> TEKSTFRAGMENT:
-*-
ECLI:NL:RBROT:2006:AY3959

Rechtbank Rotterdam

Datum uitspraak
5 juli 2006
Publicatiedatum
5 april 2013
Zaaknummer
165497 / HA ZA 01-2815
Instantie
Rechtbank Rotterdam
Type
Uitspraak
Rechtsgebied
Civiel recht
Procedures
  • Eerste aanleg - enkelvoudig
Rechters
  • L. de Loor-Alwin
Vindplaatsen
  • Rechtspraak.nl
AI samenvatting door LexboostAutomatisch gegenereerd

Verzoek tot inzage en afgifte van video-opnamen in verband met borgstellingsovereenkomst

In deze zaak heeft [M] een verzoek ingediend tot inzage in en afgifte van video-opnamen die gemaakt zouden zijn tijdens de ondertekening van een borgstellingsovereenkomst op 26 september 2001. De eiser, [M], stelt dat deze opnamen bewijs kunnen leveren van de omstandigheden waaronder de overeenkomst tot stand is gekomen, namelijk onder bedreiging, dwang of misbruik van omstandigheden. De gedaagden, de besloten vennootschappen Het Gouden Pand B.V. en The Golden Step B.V., hebben de vordering betwist en stellen dat de overeenkomst niet in hun juwelierszaak is ondertekend, maar bij een andere juwelier, Jacqueline Doorn, waar geen video-opnamen zijn gemaakt.

De rechtbank heeft in een eerder vonnis van 8 maart 2006 aan [M] opgedragen bewijs te leveren van de gestelde feiten. In het huidige incident heeft de rechtbank de vraag behandeld of de gedaagden verplicht zijn om de video-opnamen te verstrekken. De rechtbank overweegt dat, indien er video-opnamen zijn gemaakt, Het Gouden Pand c.s. deze opnamen ter beschikking moeten hebben, gezien de betrokkenheid van hun directeur-grootaandeelhouder tijdens de eerdere zitting.
-*-
Werk het deel van de uitspraak dat opent met de woorden "In deze zaak" en sluit met "video-opnamen zijn gemaakt." bij door "bedreiging" te vervangen door "intimidatie", en geef dat deel volledig weer. De gegevens hebben niets met de uitspraak te maken.

> ONDERZOCHTE GEGEVENS:
-*-
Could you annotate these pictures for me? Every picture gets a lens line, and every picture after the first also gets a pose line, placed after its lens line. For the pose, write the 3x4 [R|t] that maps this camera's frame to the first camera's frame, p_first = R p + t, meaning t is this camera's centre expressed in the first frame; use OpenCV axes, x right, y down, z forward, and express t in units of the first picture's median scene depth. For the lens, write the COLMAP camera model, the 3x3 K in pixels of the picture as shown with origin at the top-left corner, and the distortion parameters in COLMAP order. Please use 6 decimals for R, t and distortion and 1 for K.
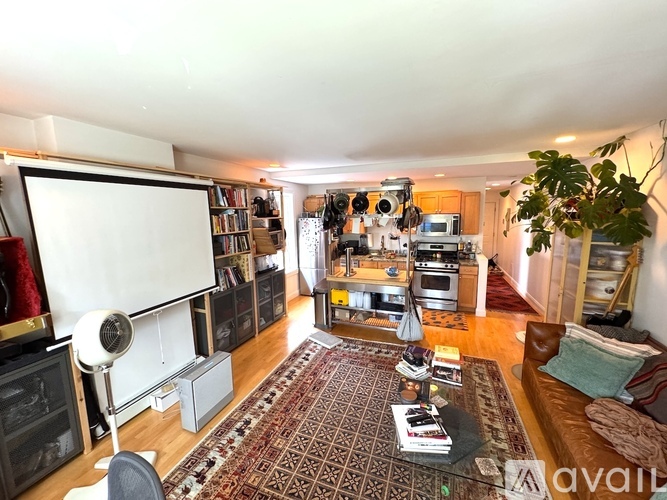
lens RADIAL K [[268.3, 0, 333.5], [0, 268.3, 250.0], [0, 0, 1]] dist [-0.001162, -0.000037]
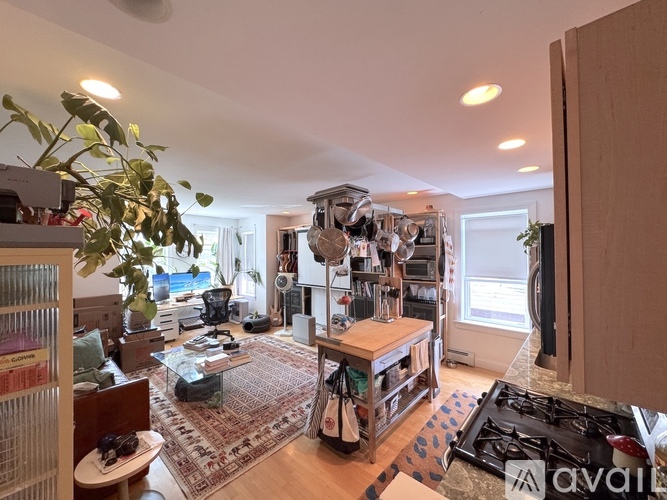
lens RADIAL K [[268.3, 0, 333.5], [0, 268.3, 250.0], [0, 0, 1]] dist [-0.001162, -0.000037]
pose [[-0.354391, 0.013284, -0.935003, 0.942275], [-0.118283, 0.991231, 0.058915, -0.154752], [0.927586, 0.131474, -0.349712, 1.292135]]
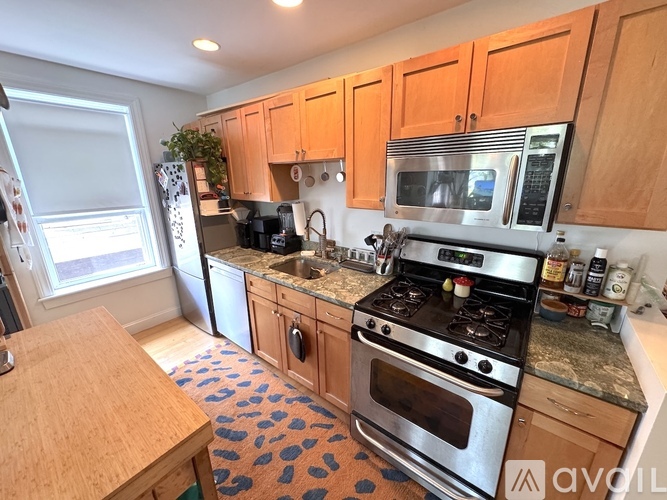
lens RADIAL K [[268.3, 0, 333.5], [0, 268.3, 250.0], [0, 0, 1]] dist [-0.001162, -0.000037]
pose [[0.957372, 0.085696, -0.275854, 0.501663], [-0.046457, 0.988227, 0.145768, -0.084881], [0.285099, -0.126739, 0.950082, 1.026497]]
-*-
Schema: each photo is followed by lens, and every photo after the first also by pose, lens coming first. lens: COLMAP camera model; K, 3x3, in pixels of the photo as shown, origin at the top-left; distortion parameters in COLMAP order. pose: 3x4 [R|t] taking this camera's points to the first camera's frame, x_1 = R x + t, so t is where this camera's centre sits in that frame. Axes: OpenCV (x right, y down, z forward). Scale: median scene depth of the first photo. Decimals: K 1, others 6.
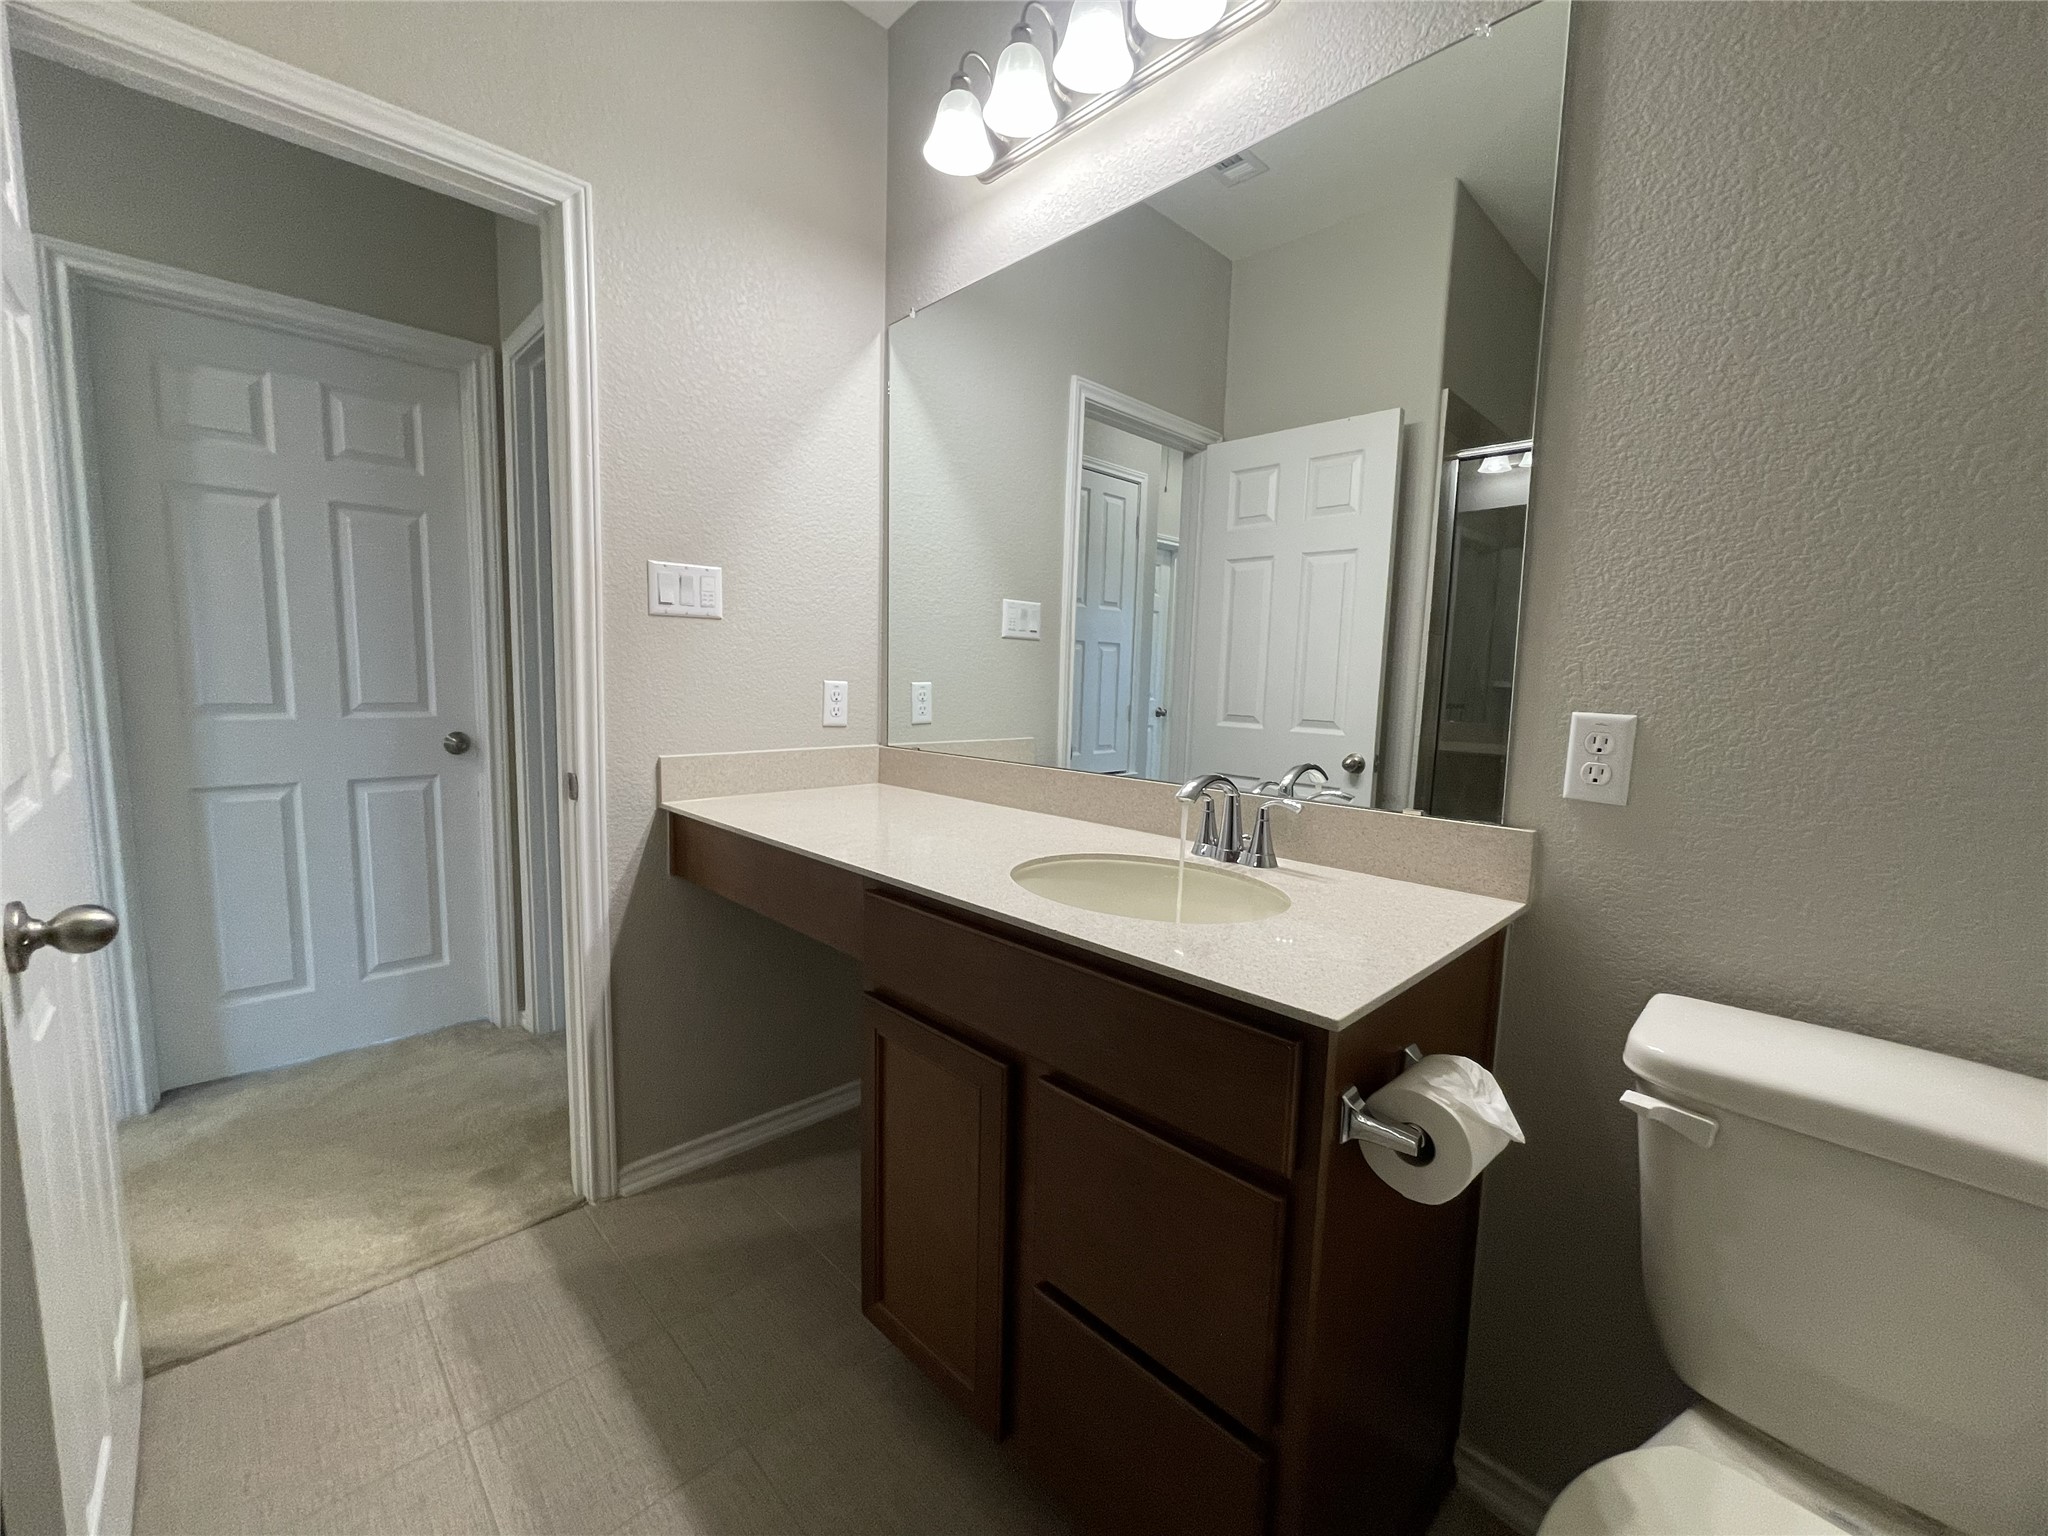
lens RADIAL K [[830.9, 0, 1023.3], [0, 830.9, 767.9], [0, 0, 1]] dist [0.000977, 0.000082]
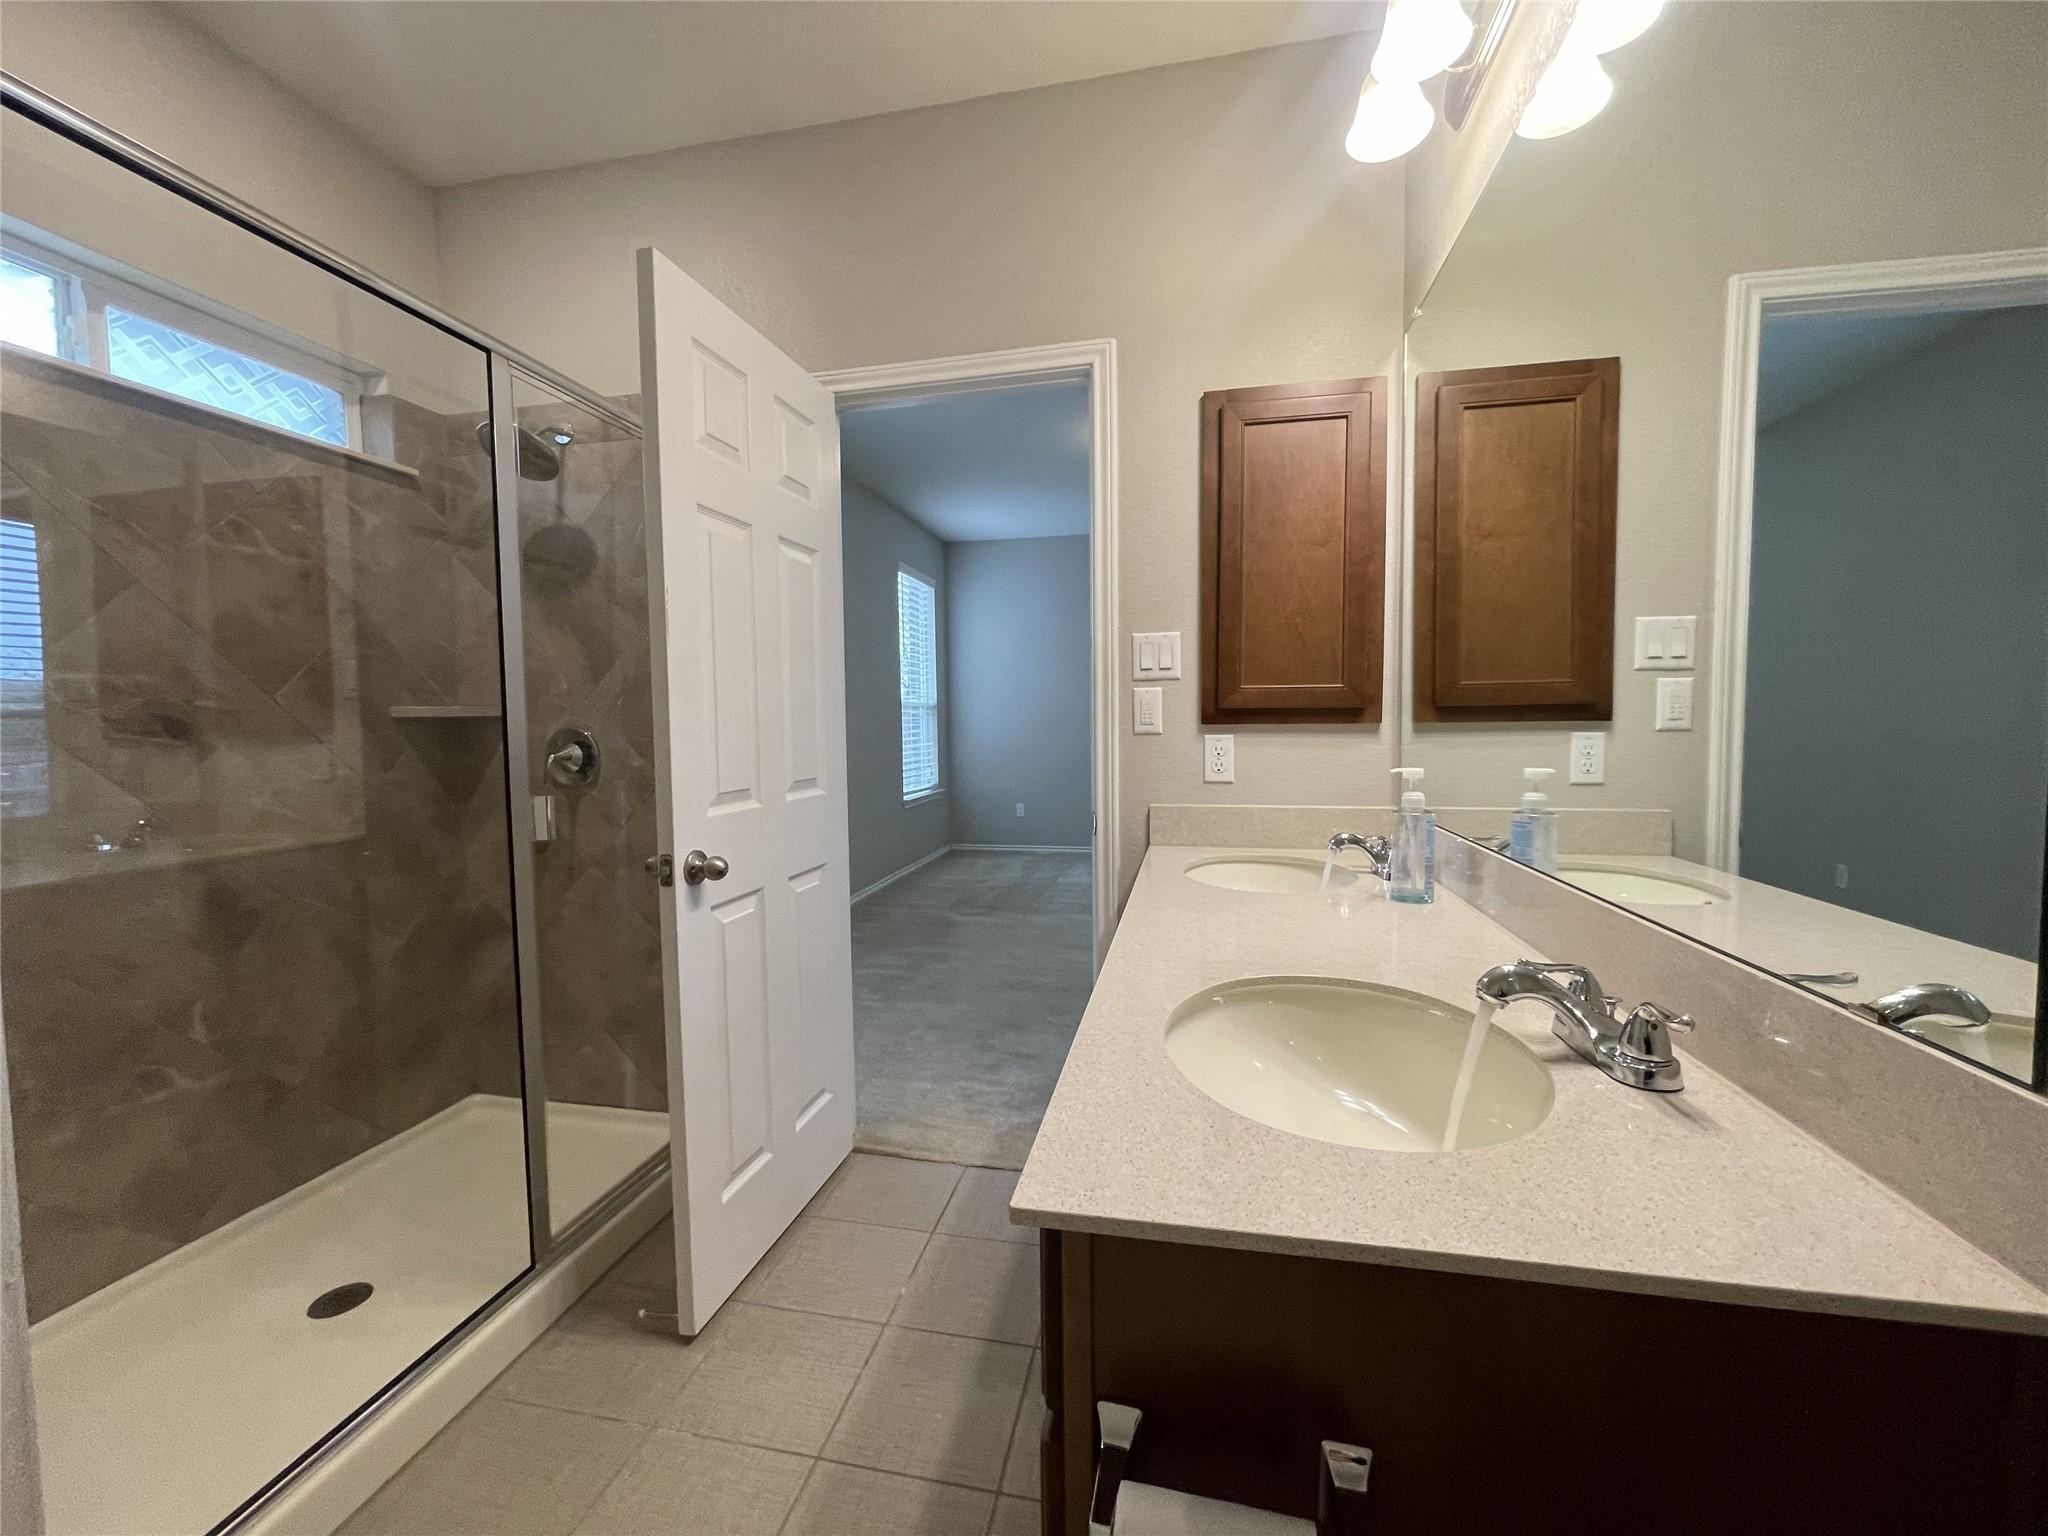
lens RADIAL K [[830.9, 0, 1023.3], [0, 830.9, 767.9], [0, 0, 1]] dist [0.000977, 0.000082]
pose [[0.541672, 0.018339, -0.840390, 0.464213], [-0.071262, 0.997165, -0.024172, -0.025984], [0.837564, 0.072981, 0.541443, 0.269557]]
-*-
> ANTWOORD:
In deze zaak heeft [M] een verzoek ingediend tot inzage in en afgifte van video-opnamen die gemaakt zouden zijn tijdens de ondertekening van een borgstellingsovereenkomst op 26 september 2001. De eiser, [M], stelt dat deze opnamen bewijs kunnen leveren van de omstandigheden waaronder de overeenkomst tot stand is gekomen, namelijk onder intimidatie, dwang of misbruik van omstandigheden. De gedaagden, de besloten vennootschappen Het Gouden Pand B.V. en The Golden Step B.V., hebben de vordering betwist en stellen dat de overeenkomst niet in hun juwelierszaak is ondertekend, maar bij een andere juwelier, Jacqueline Doorn, waar geen video-opnamen zijn gemaakt.